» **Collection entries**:
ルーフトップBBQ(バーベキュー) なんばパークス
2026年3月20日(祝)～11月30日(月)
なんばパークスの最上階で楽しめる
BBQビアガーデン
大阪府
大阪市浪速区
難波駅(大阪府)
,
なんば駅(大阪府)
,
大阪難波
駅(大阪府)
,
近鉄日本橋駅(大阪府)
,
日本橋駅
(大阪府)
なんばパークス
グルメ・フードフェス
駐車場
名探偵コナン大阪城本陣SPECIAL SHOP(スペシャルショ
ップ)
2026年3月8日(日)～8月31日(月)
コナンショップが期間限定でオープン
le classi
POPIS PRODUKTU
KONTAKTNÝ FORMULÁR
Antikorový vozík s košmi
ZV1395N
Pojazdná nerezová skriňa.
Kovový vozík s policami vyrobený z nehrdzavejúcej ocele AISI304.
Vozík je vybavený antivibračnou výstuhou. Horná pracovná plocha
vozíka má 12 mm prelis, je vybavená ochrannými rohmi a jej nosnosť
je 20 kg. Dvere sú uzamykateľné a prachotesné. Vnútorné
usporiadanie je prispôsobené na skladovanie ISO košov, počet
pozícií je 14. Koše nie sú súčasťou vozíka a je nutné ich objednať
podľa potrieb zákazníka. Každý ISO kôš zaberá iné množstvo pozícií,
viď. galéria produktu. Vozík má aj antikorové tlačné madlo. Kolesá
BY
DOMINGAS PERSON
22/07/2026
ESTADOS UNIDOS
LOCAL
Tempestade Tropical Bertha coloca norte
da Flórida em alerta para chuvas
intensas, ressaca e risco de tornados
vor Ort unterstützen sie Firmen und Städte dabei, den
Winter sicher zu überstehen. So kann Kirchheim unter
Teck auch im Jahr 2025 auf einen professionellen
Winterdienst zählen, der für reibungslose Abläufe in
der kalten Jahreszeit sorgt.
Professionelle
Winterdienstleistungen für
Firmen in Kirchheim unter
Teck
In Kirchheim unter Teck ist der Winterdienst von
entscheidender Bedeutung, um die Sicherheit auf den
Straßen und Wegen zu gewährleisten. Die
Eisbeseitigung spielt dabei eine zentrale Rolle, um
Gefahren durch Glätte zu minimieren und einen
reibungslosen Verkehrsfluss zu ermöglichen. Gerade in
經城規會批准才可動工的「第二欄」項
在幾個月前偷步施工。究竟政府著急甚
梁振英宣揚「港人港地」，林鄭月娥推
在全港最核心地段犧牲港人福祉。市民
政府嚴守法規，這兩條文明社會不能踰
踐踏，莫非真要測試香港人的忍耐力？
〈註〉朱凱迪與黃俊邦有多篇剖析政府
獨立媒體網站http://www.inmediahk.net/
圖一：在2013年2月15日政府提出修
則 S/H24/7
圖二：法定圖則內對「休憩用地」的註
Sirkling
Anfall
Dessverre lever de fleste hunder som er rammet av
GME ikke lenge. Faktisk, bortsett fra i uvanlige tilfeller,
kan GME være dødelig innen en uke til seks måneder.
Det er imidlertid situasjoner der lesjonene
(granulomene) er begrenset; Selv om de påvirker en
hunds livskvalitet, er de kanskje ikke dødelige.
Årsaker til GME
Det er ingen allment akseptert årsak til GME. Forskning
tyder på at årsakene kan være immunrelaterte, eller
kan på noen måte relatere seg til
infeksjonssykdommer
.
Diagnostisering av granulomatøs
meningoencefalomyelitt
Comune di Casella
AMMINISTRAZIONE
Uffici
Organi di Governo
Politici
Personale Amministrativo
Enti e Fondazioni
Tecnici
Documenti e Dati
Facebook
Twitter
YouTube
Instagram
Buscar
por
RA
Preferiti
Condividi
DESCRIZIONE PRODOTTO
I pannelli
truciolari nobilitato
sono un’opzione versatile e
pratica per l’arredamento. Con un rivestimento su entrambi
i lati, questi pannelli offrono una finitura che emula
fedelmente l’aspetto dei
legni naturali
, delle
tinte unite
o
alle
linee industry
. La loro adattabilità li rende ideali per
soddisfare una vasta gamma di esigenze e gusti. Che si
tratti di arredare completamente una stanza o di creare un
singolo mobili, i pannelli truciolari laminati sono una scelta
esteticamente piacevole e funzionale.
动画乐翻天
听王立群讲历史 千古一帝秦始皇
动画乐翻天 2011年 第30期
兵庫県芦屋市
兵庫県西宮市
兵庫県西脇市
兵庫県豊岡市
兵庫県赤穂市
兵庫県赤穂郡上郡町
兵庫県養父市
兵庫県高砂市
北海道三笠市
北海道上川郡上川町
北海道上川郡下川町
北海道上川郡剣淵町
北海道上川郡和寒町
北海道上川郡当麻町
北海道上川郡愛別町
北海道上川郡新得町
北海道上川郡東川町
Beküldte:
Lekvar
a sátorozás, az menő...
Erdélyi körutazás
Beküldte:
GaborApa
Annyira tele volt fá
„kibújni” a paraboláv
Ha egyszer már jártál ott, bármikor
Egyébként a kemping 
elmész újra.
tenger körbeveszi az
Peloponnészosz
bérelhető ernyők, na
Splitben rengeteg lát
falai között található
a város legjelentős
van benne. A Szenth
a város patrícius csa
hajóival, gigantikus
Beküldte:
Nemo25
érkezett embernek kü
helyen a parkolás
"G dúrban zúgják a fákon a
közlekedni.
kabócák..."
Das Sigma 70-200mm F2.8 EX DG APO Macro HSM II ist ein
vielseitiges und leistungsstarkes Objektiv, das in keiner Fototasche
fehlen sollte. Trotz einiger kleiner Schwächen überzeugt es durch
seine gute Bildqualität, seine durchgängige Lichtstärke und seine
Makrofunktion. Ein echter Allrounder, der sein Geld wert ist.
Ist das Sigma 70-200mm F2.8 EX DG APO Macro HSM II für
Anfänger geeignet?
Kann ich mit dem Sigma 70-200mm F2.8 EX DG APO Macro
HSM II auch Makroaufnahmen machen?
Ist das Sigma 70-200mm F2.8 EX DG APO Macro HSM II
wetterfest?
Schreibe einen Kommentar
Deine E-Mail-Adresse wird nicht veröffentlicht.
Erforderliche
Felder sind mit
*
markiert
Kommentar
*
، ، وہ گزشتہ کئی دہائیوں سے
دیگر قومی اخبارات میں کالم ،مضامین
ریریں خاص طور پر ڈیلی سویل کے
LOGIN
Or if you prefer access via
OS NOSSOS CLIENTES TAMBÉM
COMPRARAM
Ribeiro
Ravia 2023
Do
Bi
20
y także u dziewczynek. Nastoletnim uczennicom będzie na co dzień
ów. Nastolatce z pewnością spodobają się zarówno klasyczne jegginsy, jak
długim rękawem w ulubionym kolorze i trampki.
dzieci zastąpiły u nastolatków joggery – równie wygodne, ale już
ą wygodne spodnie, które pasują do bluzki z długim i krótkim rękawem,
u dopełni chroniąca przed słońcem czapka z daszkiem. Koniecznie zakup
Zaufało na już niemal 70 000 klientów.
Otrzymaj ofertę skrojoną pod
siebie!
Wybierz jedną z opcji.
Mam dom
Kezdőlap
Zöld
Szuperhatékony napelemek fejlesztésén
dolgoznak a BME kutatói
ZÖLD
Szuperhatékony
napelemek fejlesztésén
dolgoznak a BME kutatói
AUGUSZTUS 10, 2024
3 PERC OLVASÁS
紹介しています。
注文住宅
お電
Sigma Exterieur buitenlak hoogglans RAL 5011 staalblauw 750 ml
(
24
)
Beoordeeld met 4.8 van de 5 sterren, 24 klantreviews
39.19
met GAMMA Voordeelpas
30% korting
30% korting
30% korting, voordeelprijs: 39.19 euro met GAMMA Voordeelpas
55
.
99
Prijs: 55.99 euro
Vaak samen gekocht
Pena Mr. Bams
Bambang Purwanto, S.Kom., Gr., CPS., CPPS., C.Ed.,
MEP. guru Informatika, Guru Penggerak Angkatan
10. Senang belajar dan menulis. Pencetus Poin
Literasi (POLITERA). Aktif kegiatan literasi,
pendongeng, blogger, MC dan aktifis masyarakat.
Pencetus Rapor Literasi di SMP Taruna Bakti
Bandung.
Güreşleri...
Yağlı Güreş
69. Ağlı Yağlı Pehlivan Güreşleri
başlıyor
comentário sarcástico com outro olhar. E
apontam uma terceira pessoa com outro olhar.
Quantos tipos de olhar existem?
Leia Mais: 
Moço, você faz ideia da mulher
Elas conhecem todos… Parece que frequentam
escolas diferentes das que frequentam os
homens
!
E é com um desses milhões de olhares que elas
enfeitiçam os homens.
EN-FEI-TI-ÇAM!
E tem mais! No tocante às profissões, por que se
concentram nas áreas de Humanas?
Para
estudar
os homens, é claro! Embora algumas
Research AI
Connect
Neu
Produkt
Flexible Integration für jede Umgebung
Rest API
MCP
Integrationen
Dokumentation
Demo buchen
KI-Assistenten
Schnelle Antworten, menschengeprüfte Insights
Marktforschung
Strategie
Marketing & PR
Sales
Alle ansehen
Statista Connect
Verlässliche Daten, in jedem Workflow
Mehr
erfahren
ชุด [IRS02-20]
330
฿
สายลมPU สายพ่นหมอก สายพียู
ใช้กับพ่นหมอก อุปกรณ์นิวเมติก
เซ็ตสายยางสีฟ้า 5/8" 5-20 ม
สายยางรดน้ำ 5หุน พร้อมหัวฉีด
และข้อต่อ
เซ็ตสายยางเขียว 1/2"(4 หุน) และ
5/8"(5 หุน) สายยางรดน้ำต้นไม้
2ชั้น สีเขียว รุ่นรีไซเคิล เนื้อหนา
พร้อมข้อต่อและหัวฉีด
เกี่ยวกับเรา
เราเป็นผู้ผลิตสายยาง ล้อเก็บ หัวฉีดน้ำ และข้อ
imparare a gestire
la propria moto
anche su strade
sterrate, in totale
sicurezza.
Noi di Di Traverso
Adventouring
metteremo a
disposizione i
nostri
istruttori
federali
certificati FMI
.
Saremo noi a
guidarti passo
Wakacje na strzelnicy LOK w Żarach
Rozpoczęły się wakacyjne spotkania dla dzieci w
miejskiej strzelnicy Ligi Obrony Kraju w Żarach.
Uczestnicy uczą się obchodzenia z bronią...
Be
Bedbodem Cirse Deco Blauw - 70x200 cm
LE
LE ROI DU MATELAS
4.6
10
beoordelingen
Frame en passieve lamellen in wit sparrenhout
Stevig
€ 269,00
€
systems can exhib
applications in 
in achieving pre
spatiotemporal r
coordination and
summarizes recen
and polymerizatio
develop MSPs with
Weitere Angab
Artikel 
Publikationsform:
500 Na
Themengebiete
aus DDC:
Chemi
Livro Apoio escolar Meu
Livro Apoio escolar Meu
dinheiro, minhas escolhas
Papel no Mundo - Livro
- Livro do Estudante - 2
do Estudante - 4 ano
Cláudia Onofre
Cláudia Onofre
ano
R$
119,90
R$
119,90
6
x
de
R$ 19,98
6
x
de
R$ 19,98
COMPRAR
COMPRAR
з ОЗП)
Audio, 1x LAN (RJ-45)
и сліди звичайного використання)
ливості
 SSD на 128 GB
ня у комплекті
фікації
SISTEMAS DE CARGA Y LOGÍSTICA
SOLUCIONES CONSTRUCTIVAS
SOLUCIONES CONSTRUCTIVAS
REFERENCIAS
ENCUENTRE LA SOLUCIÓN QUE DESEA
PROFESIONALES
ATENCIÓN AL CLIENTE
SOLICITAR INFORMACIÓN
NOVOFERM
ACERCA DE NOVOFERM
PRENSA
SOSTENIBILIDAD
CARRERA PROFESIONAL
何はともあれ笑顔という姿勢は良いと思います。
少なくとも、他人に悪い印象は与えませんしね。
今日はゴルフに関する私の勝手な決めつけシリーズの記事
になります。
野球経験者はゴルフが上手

» **Task details**:
Present the data as a Markdown table with the columns "No." and "Line", beginning with the first line of the data and continuing through the line that contains "Teck auch im". Number each row, and omit blank lines.

» **Reply to the exercise**:
| No. | Line |
|---|---|
| 1 | ルーフトップBBQ(バーベキュー) なんばパークス |
| 2 | 2026年3月20日(祝)～11月30日(月) |
| 3 | なんばパークスの最上階で楽しめる |
| 4 | BBQビアガーデン |
| 5 | 大阪府 |
| 6 | 大阪市浪速区 |
| 7 | 難波駅(大阪府) |
| 8 | , |
| 9 | なんば駅(大阪府) |
| 10 | , |
| 11 | 大阪難波 |
| 12 | 駅(大阪府) |
| 13 | , |
| 14 | 近鉄日本橋駅(大阪府) |
| 15 | , |
| 16 | 日本橋駅 |
| 17 | (大阪府) |
| 18 | なんばパークス |
| 19 | グルメ・フードフェス |
| 20 | 駐車場 |
| 21 | 名探偵コナン大阪城本陣SPECIAL SHOP(スペシャルショ |
| 22 | ップ) |
| 23 | 2026年3月8日(日)～8月31日(月) |
| 24 | コナンショップが期間限定でオープン |
| 25 | le classi |
| 26 | POPIS PRODUKTU |
| 27 | KONTAKTNÝ FORMULÁR |
| 28 | Antikorový vozík s košmi |
| 29 | ZV1395N |
| 30 | Pojazdná nerezová skriňa. |
| 31 | Kovový vozík s policami vyrobený z nehrdzavejúcej ocele AISI304. |
| 32 | Vozík je vybavený antivibračnou výstuhou. Horná pracovná plocha |
| 33 | vozíka má 12 mm prelis, je vybavená ochrannými rohmi a jej nosnosť |
| 34 | je 20 kg. Dvere sú uzamykateľné a prachotesné. Vnútorné |
| 35 | usporiadanie je prispôsobené na skladovanie ISO košov, počet |
| 36 | pozícií je 14. Koše nie sú súčasťou vozíka a je nutné ich objednať |
| 37 | podľa potrieb zákazníka. Každý ISO kôš zaberá iné množstvo pozícií, |
| 38 | viď. galéria produktu. Vozík má aj antikorové tlačné madlo. Kolesá |
| 39 | BY |
| 40 | DOMINGAS PERSON |
| 41 | 22/07/2026 |
| 42 | ESTADOS UNIDOS |
| 43 | LOCAL |
| 44 | Tempestade Tropical Bertha coloca norte |
| 45 | da Flórida em alerta para chuvas |
| 46 | intensas, ressaca e risco de tornados |
| 47 | vor Ort unterstützen sie Firmen und Städte dabei, den |
| 48 | Winter sicher zu überstehen. So kann Kirchheim unter |
| 49 | Teck auch im Jahr 2025 auf einen professionellen |